William (“Bill”) Storer (25 January 1867 – 28 February 1912) was an English footballer and a cricketer who played six Tests from 1897 to 1899, played first-class cricket for Derbyshire from 1887 to 1905 and played football for Derby County. He scored nearly 13,000 runs for Derbyshire and achieved over 430 dismissals from behind the stumps.

Storer was born at Ripley, Derbyshire, the son of John Storer, an engine smith, and his wife Elizabeth. In 1881 the family were living at Butterley Hill and he was a turner’s apprentice.

Storer was a specialist wicket keeper who was reputed to stand up to the wicket against fast bowlers. He was also a highly skilled batsman at a time when wicket-keeper batsmen were rare and twice averaged over fifty in a season. His first-class record of 216 not out came against Leicestershire in the 1899 season and he was the first professional to score two hundreds, against a strong Yorkshire side, in a match. He was also a competent leg spinner, taking 232 first-class wickets at 33.89. Storer also appeared for London County.

Storer toured Australia for England, making his debut in the 1897 Test at Sydney and played against the tourists at home, his last Test coming at Trent Bridge in 1899 when he was also named a Wisden cricketer of the year. His Test appearances were limited by the selectors preference for Dick Lilley.
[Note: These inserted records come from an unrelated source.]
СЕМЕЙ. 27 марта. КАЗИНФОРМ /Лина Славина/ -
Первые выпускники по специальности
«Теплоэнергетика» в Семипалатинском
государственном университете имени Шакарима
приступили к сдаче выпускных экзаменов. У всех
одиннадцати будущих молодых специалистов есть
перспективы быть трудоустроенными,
Storer was ‘serverly reprimanded’ for ‘objectionable language’ during the 1898 test where he was overheard to say “You are a cheat, and you know it”, during the luncheon on the final day of the 5th test match at the Sydney Cricket Ground.

Storer died in Derby at the age of 45. His brother Harry Storer also played cricket for Derbyshire and football for Derby County.